N’en veuillons pas (trop) à nos jeunes!

Il y a une vingtaine d’années, une étrange loi a été adoptée par le Grand Conseil genevois. Il s’agissait d’interdire la vente d’alcool dans les stations-service et les vidéo-clubs dès 21h. Les défenseurs de cette mesure prônaient la protection des jeunes contre les abus d’alcool nocturnes, tandis que les détracteurs vantaient la liberté de commerce, y ajoutant toutefois un détail qui prend toute son importance. « Pourquoi leur interdire d’acheter de l’alcool dès 21h dans les commerces ouverts à ces horaires, alors que quiconque souhaite boire peut très bien acheter sa boisson dans les magasins alimentaires pendant les horaires diurnes ? » ont-ils argumenté.
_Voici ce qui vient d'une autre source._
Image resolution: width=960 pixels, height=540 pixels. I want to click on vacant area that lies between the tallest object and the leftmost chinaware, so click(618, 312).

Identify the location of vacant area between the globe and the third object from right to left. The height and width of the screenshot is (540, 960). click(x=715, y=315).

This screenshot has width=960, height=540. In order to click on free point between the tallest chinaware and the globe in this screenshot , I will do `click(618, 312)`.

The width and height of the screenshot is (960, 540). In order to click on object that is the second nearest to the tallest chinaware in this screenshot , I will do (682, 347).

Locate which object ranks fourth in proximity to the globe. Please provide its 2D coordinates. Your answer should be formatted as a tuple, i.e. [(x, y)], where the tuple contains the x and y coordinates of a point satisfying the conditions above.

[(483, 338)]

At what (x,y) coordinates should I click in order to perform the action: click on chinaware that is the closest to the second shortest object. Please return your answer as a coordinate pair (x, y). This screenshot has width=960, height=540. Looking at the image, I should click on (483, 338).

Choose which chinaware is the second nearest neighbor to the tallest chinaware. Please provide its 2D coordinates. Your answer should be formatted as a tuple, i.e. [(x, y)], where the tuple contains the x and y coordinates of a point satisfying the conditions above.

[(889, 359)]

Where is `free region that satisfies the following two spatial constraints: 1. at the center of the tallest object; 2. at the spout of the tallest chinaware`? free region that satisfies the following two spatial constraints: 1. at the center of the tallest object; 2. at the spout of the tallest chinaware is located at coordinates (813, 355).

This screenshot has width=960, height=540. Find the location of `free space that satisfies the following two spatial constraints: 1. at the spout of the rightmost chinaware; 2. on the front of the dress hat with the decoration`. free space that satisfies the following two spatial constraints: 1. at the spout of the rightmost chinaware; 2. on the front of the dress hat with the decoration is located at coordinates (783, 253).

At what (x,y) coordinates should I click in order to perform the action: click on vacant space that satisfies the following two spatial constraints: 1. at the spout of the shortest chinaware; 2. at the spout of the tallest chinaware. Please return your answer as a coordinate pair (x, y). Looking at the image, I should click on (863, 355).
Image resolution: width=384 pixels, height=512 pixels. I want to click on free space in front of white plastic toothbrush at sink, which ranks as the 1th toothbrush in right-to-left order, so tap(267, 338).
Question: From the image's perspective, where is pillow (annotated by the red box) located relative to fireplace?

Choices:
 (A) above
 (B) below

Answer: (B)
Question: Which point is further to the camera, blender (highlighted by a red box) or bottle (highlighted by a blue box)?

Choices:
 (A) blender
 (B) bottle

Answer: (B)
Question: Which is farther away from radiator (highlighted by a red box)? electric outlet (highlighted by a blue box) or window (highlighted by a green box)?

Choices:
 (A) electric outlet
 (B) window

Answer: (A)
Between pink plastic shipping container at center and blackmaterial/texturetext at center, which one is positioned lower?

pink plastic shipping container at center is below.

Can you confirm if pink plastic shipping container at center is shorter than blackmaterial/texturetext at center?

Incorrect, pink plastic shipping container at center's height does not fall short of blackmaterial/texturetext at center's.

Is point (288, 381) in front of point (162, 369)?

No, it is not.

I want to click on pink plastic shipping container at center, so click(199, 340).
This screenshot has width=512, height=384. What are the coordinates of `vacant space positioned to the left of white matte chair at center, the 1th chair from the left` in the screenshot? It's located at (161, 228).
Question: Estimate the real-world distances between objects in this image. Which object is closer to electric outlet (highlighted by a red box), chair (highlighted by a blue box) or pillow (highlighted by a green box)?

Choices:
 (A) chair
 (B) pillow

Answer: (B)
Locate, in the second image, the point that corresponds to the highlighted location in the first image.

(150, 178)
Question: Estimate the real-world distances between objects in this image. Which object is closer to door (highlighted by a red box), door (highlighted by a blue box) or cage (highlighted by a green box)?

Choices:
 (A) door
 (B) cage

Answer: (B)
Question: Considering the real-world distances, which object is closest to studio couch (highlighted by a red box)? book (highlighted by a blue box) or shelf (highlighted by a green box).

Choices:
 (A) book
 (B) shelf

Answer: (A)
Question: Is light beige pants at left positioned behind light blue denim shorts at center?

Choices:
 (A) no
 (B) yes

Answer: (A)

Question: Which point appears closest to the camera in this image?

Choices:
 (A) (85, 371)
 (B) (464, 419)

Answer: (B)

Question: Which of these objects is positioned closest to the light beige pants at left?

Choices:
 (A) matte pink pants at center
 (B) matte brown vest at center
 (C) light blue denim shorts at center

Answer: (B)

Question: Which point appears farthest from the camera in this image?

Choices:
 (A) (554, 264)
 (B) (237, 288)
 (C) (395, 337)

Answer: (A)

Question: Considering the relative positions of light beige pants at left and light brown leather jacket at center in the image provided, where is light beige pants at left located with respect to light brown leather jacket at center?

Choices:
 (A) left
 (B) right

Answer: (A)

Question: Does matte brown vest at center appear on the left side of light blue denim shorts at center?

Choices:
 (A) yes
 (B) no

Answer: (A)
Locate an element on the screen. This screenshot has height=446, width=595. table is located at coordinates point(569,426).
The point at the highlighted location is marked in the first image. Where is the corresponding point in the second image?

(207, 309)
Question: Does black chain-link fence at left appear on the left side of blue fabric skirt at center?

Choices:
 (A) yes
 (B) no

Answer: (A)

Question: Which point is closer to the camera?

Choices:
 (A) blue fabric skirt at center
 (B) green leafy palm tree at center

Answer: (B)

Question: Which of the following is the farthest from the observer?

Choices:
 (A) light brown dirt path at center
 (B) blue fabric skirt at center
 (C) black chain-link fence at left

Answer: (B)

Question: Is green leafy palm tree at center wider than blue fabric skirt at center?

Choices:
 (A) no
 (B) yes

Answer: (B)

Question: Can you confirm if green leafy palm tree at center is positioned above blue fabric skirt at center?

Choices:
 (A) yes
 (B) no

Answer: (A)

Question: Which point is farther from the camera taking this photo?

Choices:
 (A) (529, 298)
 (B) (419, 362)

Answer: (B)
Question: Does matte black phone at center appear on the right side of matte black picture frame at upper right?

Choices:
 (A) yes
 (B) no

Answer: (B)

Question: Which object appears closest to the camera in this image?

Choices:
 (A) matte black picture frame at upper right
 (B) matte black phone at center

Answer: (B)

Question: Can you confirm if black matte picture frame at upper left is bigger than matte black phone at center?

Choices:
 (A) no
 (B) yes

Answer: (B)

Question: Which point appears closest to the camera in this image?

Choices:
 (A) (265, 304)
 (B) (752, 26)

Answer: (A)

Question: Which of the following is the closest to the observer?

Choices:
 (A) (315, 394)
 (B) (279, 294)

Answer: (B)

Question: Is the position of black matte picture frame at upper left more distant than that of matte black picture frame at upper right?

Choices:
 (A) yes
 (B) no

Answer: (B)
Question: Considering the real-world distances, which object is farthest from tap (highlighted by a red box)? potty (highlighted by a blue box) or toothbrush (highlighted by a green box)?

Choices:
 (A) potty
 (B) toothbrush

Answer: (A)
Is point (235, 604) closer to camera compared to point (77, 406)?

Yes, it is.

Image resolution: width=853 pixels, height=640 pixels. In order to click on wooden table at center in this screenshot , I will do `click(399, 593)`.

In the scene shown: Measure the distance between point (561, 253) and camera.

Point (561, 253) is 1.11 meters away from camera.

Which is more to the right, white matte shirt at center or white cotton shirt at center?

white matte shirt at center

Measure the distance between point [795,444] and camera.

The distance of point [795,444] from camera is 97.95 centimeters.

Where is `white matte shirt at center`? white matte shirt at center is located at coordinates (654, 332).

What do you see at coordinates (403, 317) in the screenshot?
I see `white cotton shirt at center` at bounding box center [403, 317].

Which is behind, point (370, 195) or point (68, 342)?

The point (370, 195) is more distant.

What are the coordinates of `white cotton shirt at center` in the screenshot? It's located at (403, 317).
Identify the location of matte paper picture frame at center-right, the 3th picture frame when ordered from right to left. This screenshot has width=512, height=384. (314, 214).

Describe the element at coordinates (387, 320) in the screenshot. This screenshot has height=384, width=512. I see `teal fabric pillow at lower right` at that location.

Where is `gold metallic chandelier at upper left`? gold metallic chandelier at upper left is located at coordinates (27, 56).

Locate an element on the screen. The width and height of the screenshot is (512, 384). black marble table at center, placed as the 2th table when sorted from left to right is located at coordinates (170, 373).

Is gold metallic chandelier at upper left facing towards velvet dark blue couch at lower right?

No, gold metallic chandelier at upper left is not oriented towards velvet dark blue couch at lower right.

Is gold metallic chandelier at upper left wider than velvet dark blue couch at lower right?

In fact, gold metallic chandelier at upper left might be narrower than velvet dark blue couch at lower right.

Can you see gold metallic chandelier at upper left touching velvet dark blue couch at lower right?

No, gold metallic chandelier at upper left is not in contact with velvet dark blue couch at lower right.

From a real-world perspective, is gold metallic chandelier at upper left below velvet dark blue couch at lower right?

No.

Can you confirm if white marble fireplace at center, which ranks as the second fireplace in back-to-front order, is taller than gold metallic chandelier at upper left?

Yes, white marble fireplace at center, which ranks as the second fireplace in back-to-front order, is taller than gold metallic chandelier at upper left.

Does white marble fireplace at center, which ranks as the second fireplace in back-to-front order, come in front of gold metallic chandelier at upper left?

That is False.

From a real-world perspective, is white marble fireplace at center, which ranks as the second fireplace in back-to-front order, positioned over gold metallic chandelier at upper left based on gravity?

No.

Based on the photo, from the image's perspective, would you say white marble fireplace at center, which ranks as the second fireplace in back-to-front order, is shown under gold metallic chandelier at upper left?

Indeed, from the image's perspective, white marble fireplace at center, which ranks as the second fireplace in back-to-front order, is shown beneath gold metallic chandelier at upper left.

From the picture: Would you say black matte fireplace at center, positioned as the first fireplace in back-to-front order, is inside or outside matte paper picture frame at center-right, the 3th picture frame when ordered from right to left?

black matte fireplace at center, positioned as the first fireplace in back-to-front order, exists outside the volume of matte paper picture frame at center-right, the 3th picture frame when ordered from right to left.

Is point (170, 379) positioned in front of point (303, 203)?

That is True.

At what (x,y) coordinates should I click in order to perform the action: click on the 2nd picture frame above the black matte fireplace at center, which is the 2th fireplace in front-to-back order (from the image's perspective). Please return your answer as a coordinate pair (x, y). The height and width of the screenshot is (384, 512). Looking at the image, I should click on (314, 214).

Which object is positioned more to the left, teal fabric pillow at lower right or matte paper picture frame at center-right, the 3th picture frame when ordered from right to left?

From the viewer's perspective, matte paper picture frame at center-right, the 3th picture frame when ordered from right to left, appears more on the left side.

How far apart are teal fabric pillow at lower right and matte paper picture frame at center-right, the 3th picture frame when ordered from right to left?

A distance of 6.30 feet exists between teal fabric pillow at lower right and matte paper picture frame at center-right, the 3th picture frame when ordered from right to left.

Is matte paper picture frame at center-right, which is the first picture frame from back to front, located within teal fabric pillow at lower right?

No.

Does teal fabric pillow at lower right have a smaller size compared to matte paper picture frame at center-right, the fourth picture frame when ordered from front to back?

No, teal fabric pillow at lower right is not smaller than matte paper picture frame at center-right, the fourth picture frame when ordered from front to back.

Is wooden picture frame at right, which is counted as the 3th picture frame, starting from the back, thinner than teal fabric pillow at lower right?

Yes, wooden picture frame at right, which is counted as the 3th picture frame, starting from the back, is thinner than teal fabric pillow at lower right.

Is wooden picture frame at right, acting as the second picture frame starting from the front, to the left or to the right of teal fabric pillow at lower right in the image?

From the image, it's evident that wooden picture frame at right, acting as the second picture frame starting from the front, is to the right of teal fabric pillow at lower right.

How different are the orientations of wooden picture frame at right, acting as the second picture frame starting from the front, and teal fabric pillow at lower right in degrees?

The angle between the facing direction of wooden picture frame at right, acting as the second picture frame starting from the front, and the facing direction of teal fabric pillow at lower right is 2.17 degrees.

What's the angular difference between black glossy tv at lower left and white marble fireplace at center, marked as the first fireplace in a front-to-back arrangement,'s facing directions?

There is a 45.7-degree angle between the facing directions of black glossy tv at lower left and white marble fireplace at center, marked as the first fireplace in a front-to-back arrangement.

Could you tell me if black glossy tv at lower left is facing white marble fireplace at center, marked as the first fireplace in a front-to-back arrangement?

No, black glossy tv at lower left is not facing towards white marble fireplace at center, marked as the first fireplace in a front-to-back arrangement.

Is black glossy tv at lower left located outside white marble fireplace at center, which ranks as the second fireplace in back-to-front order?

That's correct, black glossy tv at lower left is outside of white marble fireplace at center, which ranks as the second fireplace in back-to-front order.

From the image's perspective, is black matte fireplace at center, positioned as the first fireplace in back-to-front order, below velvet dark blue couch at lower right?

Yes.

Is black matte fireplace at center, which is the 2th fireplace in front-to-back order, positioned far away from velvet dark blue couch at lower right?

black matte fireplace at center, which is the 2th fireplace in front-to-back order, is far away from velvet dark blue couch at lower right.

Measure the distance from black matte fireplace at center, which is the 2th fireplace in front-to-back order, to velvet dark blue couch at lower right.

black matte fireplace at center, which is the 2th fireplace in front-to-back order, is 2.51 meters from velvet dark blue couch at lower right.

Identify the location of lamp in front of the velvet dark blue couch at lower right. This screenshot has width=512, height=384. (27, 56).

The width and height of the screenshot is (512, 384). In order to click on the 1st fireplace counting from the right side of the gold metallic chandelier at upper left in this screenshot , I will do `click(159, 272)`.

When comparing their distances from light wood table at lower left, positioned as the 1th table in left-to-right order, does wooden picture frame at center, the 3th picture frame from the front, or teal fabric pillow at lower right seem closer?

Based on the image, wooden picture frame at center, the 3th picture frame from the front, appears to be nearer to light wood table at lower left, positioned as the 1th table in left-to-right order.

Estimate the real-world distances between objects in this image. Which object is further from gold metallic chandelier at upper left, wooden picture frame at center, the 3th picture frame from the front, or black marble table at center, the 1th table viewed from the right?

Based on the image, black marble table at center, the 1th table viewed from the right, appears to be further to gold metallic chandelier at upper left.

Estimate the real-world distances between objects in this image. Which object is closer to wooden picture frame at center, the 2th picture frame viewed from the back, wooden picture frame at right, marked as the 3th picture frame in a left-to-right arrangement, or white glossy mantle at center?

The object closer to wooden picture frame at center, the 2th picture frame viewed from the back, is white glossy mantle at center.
La loi a été mise en application à Genève, et quelques années plus tard dans le canton de Vaud. Qui de ses promoteurs et détracteurs a eu raison ? Selon les sources très fiables de l’association Addiction « La statistique médicale des hôpitaux pour les années 2002-2007 dans le canton de Genève et 2010-2016 dans celui du canton de Vaud a été utilisée comme source de données. L’étude compare les hospitalisations avant et après l’introduction du «régime de nuit» en 2005 (Genève), et entre 2013 et 2015 (Vaud) par rapport à d’autres cantons où il n’existe pas de restrictions. Les résultats montrent que la limitation des ventes d’alcool est l’une des mesures préventives les plus efficaces pour endiguer les intoxications alcooliques et ses conséquences. »

Que s’est-il passé ? Les neurosciences nous donnent des clés de lecture qui n’ont certainement pas été envisagées par les partisans de la liberté de commerce. Oui, on peut aller acheter son alcool pendant la journée en prévision d’une soirée bien arrosée, mais cela vaut pour des personnes dont le cortex préfrontal est bien achevé, c’est-à-dire des adultes au-delà de 25 ans. En effet, les récentes découvertes de cette disciple passionnante qui étudie les comportements par le prisme des fonctions cérébrales nous apprennent que les fonction supérieures de notre cerveau nécessitent l’achèvement des connections neuronales qui advient à l’âge adulte. Ces fonctions dites supérieures comprennent la morale, la capacité à gérer les impulsions, à prendre des décisions, et à…. anticiper ! Les adolescents n’ont pas encore acquis cette capacité d’anticipation, ce qui explique les comportements parfois extrêmes de ces jeunes qui se mettent en danger faute d’avoir réfléchi aux conséquences de leurs actes. Quand nous entendons qu’un ado a perdu la vie ou a été gravement accidenté à cause de comportement irresponsables, notamment sur la route, rappelons-nous leur défaut d’anticipation avant de les juger !

Alors que je suivais récemment une passionnante formation[1] où il était question de neurosciences, je demandais au professeur Olivier Jorand comment interagir avec ces jeunes dont le cortex préfrontal n’est pas entièrement développé. « Faute de s’appuyer sur leur cortex, m’a-t-il répondu, il s’appuyeront sur le cortex des personnes adultes qui les encadrent ». Parents, enseignants, proches, il nous appartient donc de leur poser des cadres. Cela peut être une loi, comme dans l’exemple que j’ai cité, mais aussi des règles, des interdictions, des limites.

N’en veuillons pas trop à nos jeunes, mais n’hésitons pas à prendre les mesures propres à les protéger et les guider jusqu’à la maturité. Et quand j’ai articulé au professeur Jorand le chiffre de 25 ans pour évoquer le développement cérébral, celui-ci m’a répondu « … 25 ans, vous êtes gentille ! souvent c’est plutôt 30, voire 35 ans… » De quoi poser un autre regard plus empathique sur la jeunesse.

[1] Séminaire de formation continu Du nouveau dans la motivation : Faire quand l’envie manque, du fonctionnement cérébral aux leviers psychologiques, professeurs Olivier Jorand et Yves-Alexandre Thalmann.